I've kept away during this tumultuous time due to my lack of internet access. Now, finally, I am tucked into my little apartment with my happy DSL access, in the dying echoes of the chaos that erupted my life, I feel somewhat content.
So much has happened, I don't know where to begin recounting. In my last entry I speak about starting work at the premier Chicago "gentleman's club". The initial qualms has faded, and a sense of surreality now surrounds the whole affair. Call it environmental brainwashing or whatever, but now it seems perfectly natural that I should dance nude or make flirt brazenly with clients. Yet, it would be erroneous to assume that a strip club is utterly disjointed from reality. Rather, it is a certain hyperreality - it is a garish caricature of both romantic love and capitalism. On the client's side, there is sexual tension and immense idealization of the 'girls'. There is a hyperdrive of a courtship, and then a culmination of the romance in a pricey private dance. Meanwhile, the girls are driven by success, defined by money. The rapidity of money changing hands is laughably ludicrous, and is reminiscent of a ... stock market.

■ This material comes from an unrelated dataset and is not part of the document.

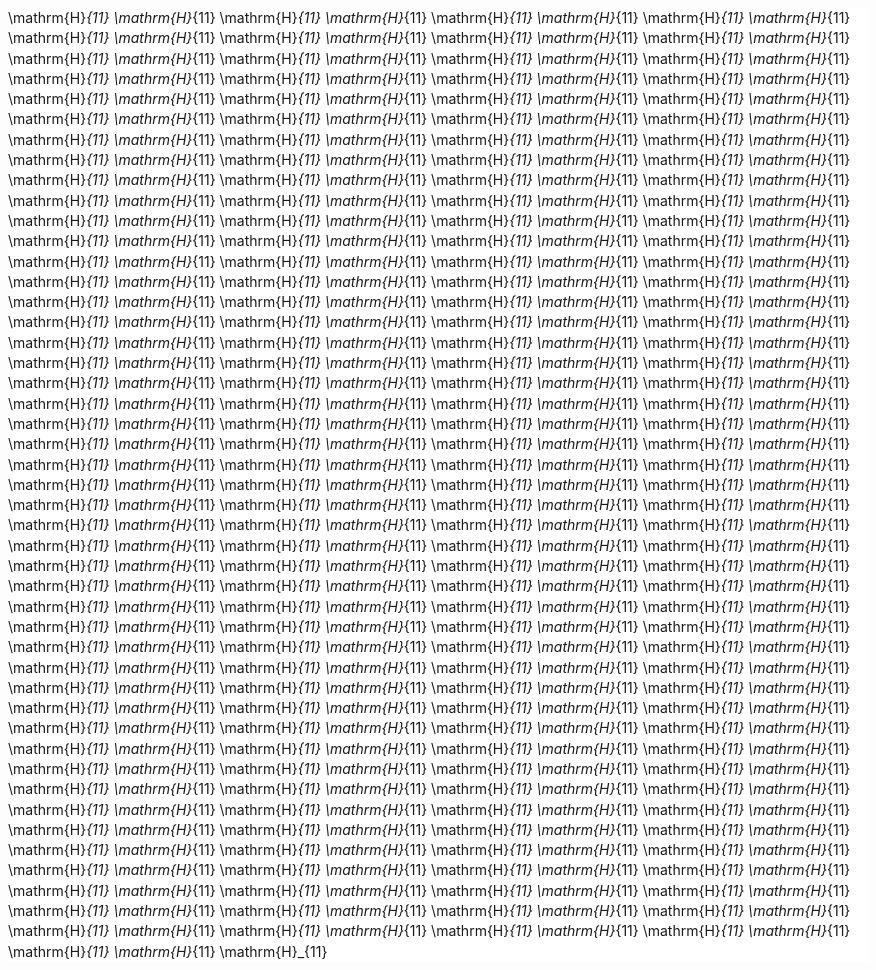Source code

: \mathrm{H}_{11} \mathrm{H}_{11} \mathrm{H}_{11} \mathrm{H}_{11} \mathrm{H}_{11} \mathrm{H}_{11} \mathrm{H}_{11} \mathrm{H}_{11} \mathrm{H}_{11} \mathrm{H}_{11} \mathrm{H}_{11} \mathrm{H}_{11} \mathrm{H}_{11} \mathrm{H}_{11} \mathrm{H}_{11} \mathrm{H}_{11} \mathrm{H}_{11} \mathrm{H}_{11} \mathrm{H}_{11} \mathrm{H}_{11} \mathrm{H}_{11} \mathrm{H}_{11} \mathrm{H}_{11} \mathrm{H}_{11} \mathrm{H}_{11} \mathrm{H}_{11} \mathrm{H}_{11} \mathrm{H}_{11} \mathrm{H}_{11} \mathrm{H}_{11} \mathrm{H}_{11} \mathrm{H}_{11} \mathrm{H}_{11} \mathrm{H}_{11} \mathrm{H}_{11} \mathrm{H}_{11} \mathrm{H}_{11} \mathrm{H}_{11} \mathrm{H}_{11} \mathrm{H}_{11} \mathrm{H}_{11} \mathrm{H}_{11} \mathrm{H}_{11} \mathrm{H}_{11} \mathrm{H}_{11} \mathrm{H}_{11} \mathrm{H}_{11} \mathrm{H}_{11} \mathrm{H}_{11} \mathrm{H}_{11} \mathrm{H}_{11} \mathrm{H}_{11} \mathrm{H}_{11} \mathrm{H}_{11} \mathrm{H}_{11} \mathrm{H}_{11} \mathrm{H}_{11} \mathrm{H}_{11} \mathrm{H}_{11} \mathrm{H}_{11} \mathrm{H}_{11} \mathrm{H}_{11} \mathrm{H}_{11} \mathrm{H}_{11} \mathrm{H}_{11} \mathrm{H}_{11} \mathrm{H}_{11} \mathrm{H}_{11} \mathrm{H}_{11} \mathrm{H}_{11} \mathrm{H}_{11} \mathrm{H}_{11} \mathrm{H}_{11} \mathrm{H}_{11} \mathrm{H}_{11} \mathrm{H}_{11} \mathrm{H}_{11} \mathrm{H}_{11} \mathrm{H}_{11} \mathrm{H}_{11} \mathrm{H}_{11} \mathrm{H}_{11} \mathrm{H}_{11} \mathrm{H}_{11} \mathrm{H}_{11} \mathrm{H}_{11} \mathrm{H}_{11} \mathrm{H}_{11} \mathrm{H}_{11} \mathrm{H}_{11} \mathrm{H}_{11} \mathrm{H}_{11} \mathrm{H}_{11} \mathrm{H}_{11} \mathrm{H}_{11} \mathrm{H}_{11} \mathrm{H}_{11} \mathrm{H}_{11} \mathrm{H}_{11} \mathrm{H}_{11} \mathrm{H}_{11} \mathrm{H}_{11} \mathrm{H}_{11} \mathrm{H}_{11} \mathrm{H}_{11} \mathrm{H}_{11} \mathrm{H}_{11} \mathrm{H}_{11} \mathrm{H}_{11} \mathrm{H}_{11} \mathrm{H}_{11} \mathrm{H}_{11} \mathrm{H}_{11} \mathrm{H}_{11} \mathrm{H}_{11} \mathrm{H}_{11} \mathrm{H}_{11} \mathrm{H}_{11} \mathrm{H}_{11} \mathrm{H}_{11} \mathrm{H}_{11} \mathrm{H}_{11} \mathrm{H}_{11} \mathrm{H}_{11} \mathrm{H}_{11} \mathrm{H}_{11} \mathrm{H}_{11} \mathrm{H}_{11} \mathrm{H}_{11} \mathrm{H}_{11} \mathrm{H}_{11} \mathrm{H}_{11} \mathrm{H}_{11} \mathrm{H}_{11} \mathrm{H}_{11} \mathrm{H}_{11} \mathrm{H}_{11} \mathrm{H}_{11} \mathrm{H}_{11} \mathrm{H}_{11} \mathrm{H}_{11} \mathrm{H}_{11} \mathrm{H}_{11} \mathrm{H}_{11} \mathrm{H}_{11} \mathrm{H}_{11} \mathrm{H}_{11} \mathrm{H}_{11} \mathrm{H}_{11} \mathrm{H}_{11} \mathrm{H}_{11} \mathrm{H}_{11} \mathrm{H}_{11} \mathrm{H}_{11} \mathrm{H}_{11} \mathrm{H}_{11} \mathrm{H}_{11} \mathrm{H}_{11} \mathrm{H}_{11} \mathrm{H}_{11} \mathrm{H}_{11} \mathrm{H}_{11} \mathrm{H}_{11} \mathrm{H}_{11} \mathrm{H}_{11} \mathrm{H}_{11} \mathrm{H}_{11} \mathrm{H}_{11} \mathrm{H}_{11} \mathrm{H}_{11} \mathrm{H}_{11} \mathrm{H}_{11} \mathrm{H}_{11} \mathrm{H}_{11} \mathrm{H}_{11} \mathrm{H}_{11} \mathrm{H}_{11} \mathrm{H}_{11} \mathrm{H}_{11} \mathrm{H}_{11} \mathrm{H}_{11} \mathrm{H}_{11} \mathrm{H}_{11} \mathrm{H}_{11} \mathrm{H}_{11} \mathrm{H}_{11} \mathrm{H}_{11} \mathrm{H}_{11} \mathrm{H}_{11} \mathrm{H}_{11} \mathrm{H}_{11} \mathrm{H}_{11} \mathrm{H}_{11} \mathrm{H}_{11} \mathrm{H}_{11} \mathrm{H}_{11} \mathrm{H}_{11} \mathrm{H}_{11} \mathrm{H}_{11} \mathrm{H}_{11} \mathrm{H}_{11} \mathrm{H}_{11} \mathrm{H}_{11} \mathrm{H}_{11} \mathrm{H}_{11} \mathrm{H}_{11} \mathrm{H}_{11} \mathrm{H}_{11} \mathrm{H}_{11} \mathrm{H}_{11} \mathrm{H}_{11} \mathrm{H}_{11} \mathrm{H}_{11} \mathrm{H}_{11} \mathrm{H}_{11} \mathrm{H}_{11} \mathrm{H}_{11} \mathrm{H}_{11} \mathrm{H}_{11} \mathrm{H}_{11} \mathrm{H}_{11} \mathrm{H}_{11} \mathrm{H}_{11} \mathrm{H}_{11} \mathrm{H}_{11} \mathrm{H}_{11} \mathrm{H}_{11} \mathrm{H}_{11} \mathrm{H}_{11} \mathrm{H}_{11} \mathrm{H}_{11} \mathrm{H}_{11} \mathrm{H}_{11} \mathrm{H}_{11} \mathrm{H}_{11} \mathrm{H}_{11} \mathrm{H}_{11} \mathrm{H}_{11} \mathrm{H}_{11} \mathrm{H}_{11} \mathrm{H}_{11} \mathrm{H}_{11} \mathrm{H}_{11} \mathrm{H}_{11} \mathrm{H}_{11} \mathrm{H}_{11} \mathrm{H}_{11} \mathrm{H}_{11} \mathrm{H}_{11} \mathrm{H}_{11} \mathrm{H}_{11} \mathrm{H}_{11} \mathrm{H}_{11} \mathrm{H}_{11} \mathrm{H}_{11} \mathrm{H}_{11} \mathrm{H}_{11} \mathrm{H}_{11} \mathrm{H}_{11} \mathrm{H}_{11} \mathrm{H}_{11} \mathrm{H}_{11} \mathrm{H}_{11} \mathrm{H}_{11} \mathrm{H}_{11} \mathrm{H}_{11} \mathrm{H}_{11} \mathrm{H}_{11} \mathrm{H}_{11} \mathrm{H}_{11} \mathrm{H}_{11} \mathrm{H}_{11} \mathrm{H}_{11} \mathrm{H}_{11} \mathrm{H}_{11} \mathrm{H}_{11} \mathrm{H}_{11} \mathrm{H}_{11} \mathrm{H}_{11} \mathrm{H}_{11} \mathrm{H}_{11} \mathrm{H}_{11} \mathrm{H}_{11} \mathrm{H}_{11} \mathrm{H}_{11} \mathrm{H}_{11} \mathrm{H}_{11} \mathrm{H}_{11} \mathrm{H}_{11} \mathrm{H}_{11} \mathrm{H}_{11} \mathrm{H}_{11} \mathrm{H}_{11} \mathrm{H}_{11} \mathrm{H}_{11} \mathrm{H}_{11} \mathrm{H}_{11} \mathrm{H}_{11} \mathrm{H}_{11} \mathrm{H}_{11} \mathrm{H}_{11} \mathrm{H}_{11} \mathrm{H}_{11} \mathrm{H}_{11} \mathrm{H}_{11} \mathrm{H}_{11} \mathrm{H}_{11} \mathrm{H}_{11} \mathrm{H}_{11} \mathrm{H}_{11} \mathrm{H}_{11} \mathrm{H}_{11} \mathrm{H}_{11} \mathrm{H}_{11} \mathrm{H}_{11} \mathrm{H}_{11} \mathrm{H}_{11} \mathrm{H}_{11} \mathrm{H}_{11} \mathrm{H}_{11} \mathrm{H}_{11} \mathrm{H}_{11} \mathrm{H}_{11} \mathrm{H}_{11} \mathrm{H}_{11} \mathrm{H}_{11} \mathrm{H}_{11} \mathrm{H}_{11} \mathrm{H}_{11} \mathrm{H}_{11} \mathrm{H}_{11} \mathrm{H}_{11} \mathrm{H}_{11} \mathrm{H}_{11} \mathrm{H}_{11} \mathrm{H}_{11} \mathrm{H}_{11} \mathrm{H}_{11} \mathrm{H}_{11} \mathrm{H}_{11} \mathrm{H}_{11} \mathrm{H}_{11} \mathrm{H}_{11} \mathrm{H}_{11} \mathrm{H}_{11} \mathrm{H}_{11} \mathrm{H}_{11} \mathrm{H}_{11} \mathrm{H}_{11} \mathrm{H}_{11} \mathrm{H}_{11} \mathrm{H}_{11} \mathrm{H}_{11} \mathrm{H}_{11} \mathrm{H}_{11} \mathrm{H}_{11} \mathrm{H}_{11} \mathrm{H}_{11} \mathrm{H}_{11} \mathrm{H}_{11} \mathrm{H}_{11} \mathrm{H}_{11} \mathrm{H}_{11} \mathrm{H}_{11} \mathrm{H}_{11} \mathrm{H}_{11} \mathrm{H}_{11} \mathrm{H}_{11} \mathrm{H}_{11} \mathrm{H}_{11} \mathrm{H}_{11}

There has been changed in other arenas of my life. Just moving out on my own has me somewhat disorienting - all this freedom garnished with all this responsibility. There is uproar in my personal life as well, but I will explain that when the time comes.
All these jarring changes sent me into a dizzying headspin, badly shook by confidence, and sent me into a despairing gloom. But yesterday, I rode the red line train downtown. Sitting in an hidden enclave that K. showed me, I ruminated over all these transgressions and my own unhappiness. I thought about what I was doing with my life, and what I have done. I thought about who I was, and what kind of person I wanted to become. I remembered prior happy moments. And suddenly I remembered who I am, and everything fell softly into place.